Background To evaluate factors affecting visual acuity prognosis in patients with neovascular age-related macular degeneration (nAMD) following anti-vascular endothelial growth factor (anti-VEGF) therapy via intravitreal injection and to identify baseline risk factors for subretinal fibrosis (SF). Methods A retrospective study of 64 nAMD eyes treated with intravitreal anti-VEGF treatment over 12 months of follow-up was conducted. Demographic and optical coherence tomography characteristics at baseline were recorded to explore the relevant factors affecting visual acuity outcome. Find baseline risk factors for SF development. The primary baseline measures included OCT qualitative and quantitative indicators, and optical coherence tomography angiography (OCTA) quantitative features. Results BCVA (logMAR) at 12 months was positively correlated with age (r = 0.258, p = 0.040), baseline BCVA (r = 0.749, p < 0.001), central macular thickness (CMT) (r = 0.413, p < 0.001), subretinal hyperreflective material (SHRM) (r = 0.304, p = 0.014), intraretinal fluid (IRF) (r = 0.423, p < 0.001), type 2 macular neovascularization (MNV) (r = 0.272, p = 0.029), and ellipsoidal zone breaks (r = 0.299, p = 0.016), and hyperreflective foci (HF) (r = 0.264, p = 0.035).
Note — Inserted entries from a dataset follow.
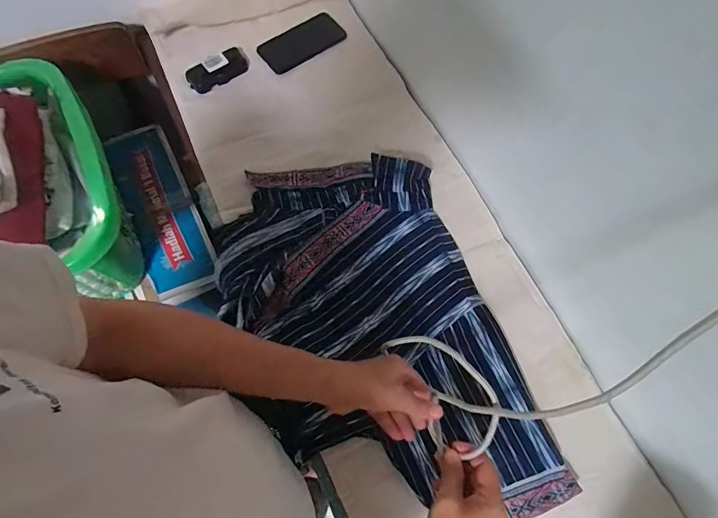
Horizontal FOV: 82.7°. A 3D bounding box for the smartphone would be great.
[{"bbox_3d":[-0.106,-0.404,0.765,0.161,0.011,0.071,-35,91,-12],"label":"smartphone"}]

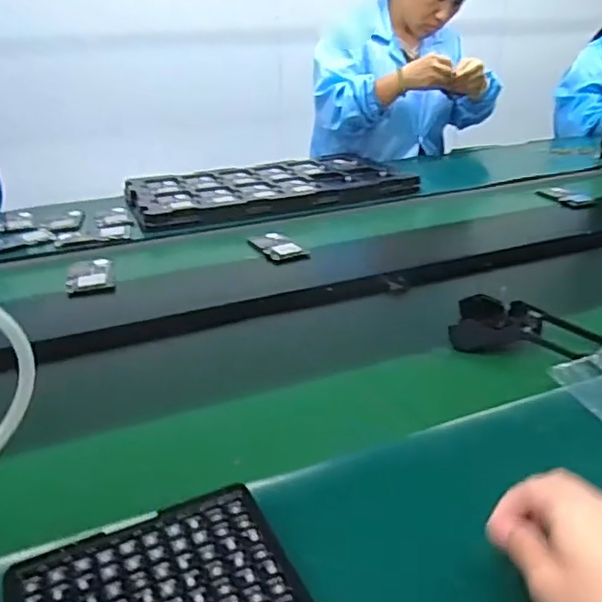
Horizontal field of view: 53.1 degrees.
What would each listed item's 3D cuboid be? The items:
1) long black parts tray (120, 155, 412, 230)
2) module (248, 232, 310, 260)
[{"bbox_3d":[-0.074,-0.251,1.310,0.573,0.035,0.397,-10,27,-16],"label":"long black parts tray"},{"bbox_3d":[-0.040,-0.090,1.021,0.064,0.013,0.105,-20,31,-32],"label":"module"}]

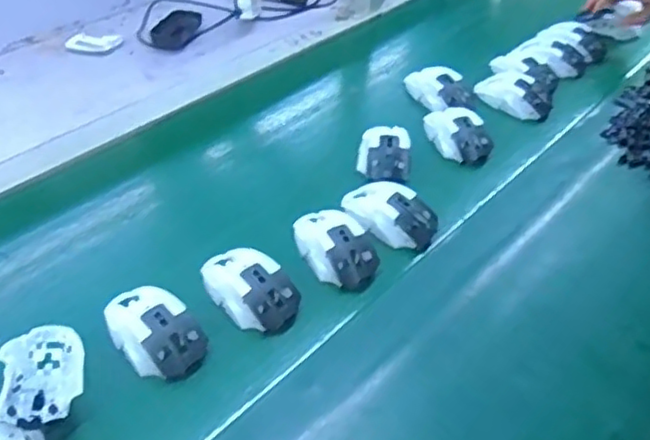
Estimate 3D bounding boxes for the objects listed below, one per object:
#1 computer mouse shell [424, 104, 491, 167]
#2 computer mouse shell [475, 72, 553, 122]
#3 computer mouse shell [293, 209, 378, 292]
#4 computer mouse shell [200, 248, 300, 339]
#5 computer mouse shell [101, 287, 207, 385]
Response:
[{"bbox_3d":[0.178,-0.118,0.882,0.072,0.037,0.105,-10,48,-16],"label":"computer mouse shell"},{"bbox_3d":[0.278,-0.185,0.965,0.105,0.034,0.063,31,50,22],"label":"computer mouse shell"},{"bbox_3d":[0.014,0.028,0.712,0.070,0.030,0.108,-12,48,-18],"label":"computer mouse shell"},{"bbox_3d":[-0.075,0.065,0.663,0.071,0.037,0.114,-33,57,-32],"label":"computer mouse shell"},{"bbox_3d":[-0.159,0.101,0.620,0.113,0.036,0.072,37,53,27],"label":"computer mouse shell"}]

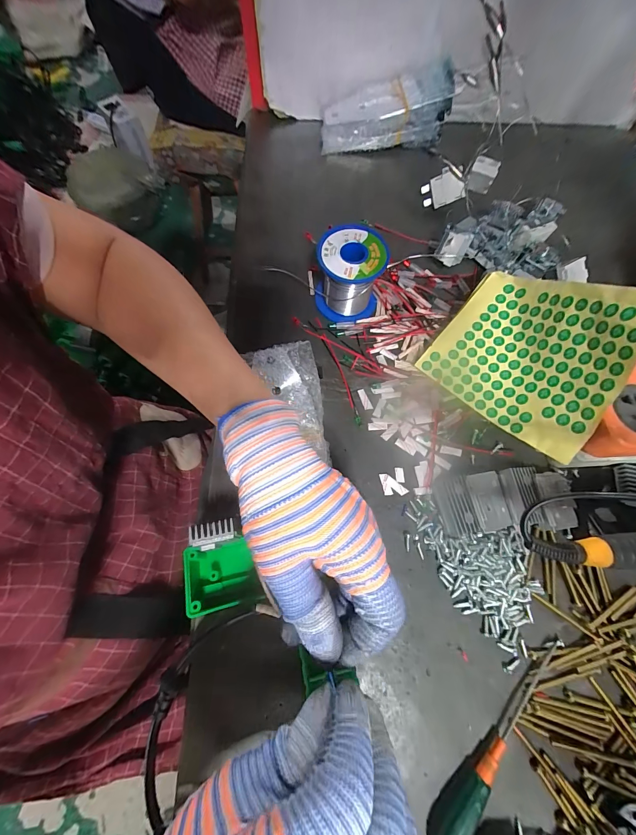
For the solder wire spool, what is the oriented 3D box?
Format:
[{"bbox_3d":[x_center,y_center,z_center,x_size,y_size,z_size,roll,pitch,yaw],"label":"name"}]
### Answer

Eyes with SF had worse baseline BCVA (p < 0.001), greater CMT (p = 0.009), and a higher prevalence of IRF (p = 0.005), type 2 MNV (p = 0.001), SHRM (p = 0.012), and HF (p = 0.028). Logistic binary regression analysis showed that baseline BCVA (logMAR) (OR = 0.02, 95% CI: 0.00-0.45, p = 0.013), HF (OR = 0.11, 95% CI: 0.01-0.95, p = 0.045), and type 2 MNV (OR = 0.08, 95% CI: 0.01-0.88, p = 0.039) were independent risk factors of subretinal fibrosis. As for quantitative OCTA parameters, eyes with subretinal fibrosis had a larger microvascular lesion size (p = 0.003), larger vessels area (p = 0.002), higher number of vessel junctions (p = 0.042) and endpoints (p = 0.024), longer total vessel length (p = 0.005), and lower vessel length density (p = 0.042). Conclusion This study enplores baseline OCT and OCTA characteristics associated with subretinal fibrosis in nAMD patients. This information can help predict the occurrence and progression of subretinal fibrosis, potentially leading to more personalized treatment approaches for nAMD patients.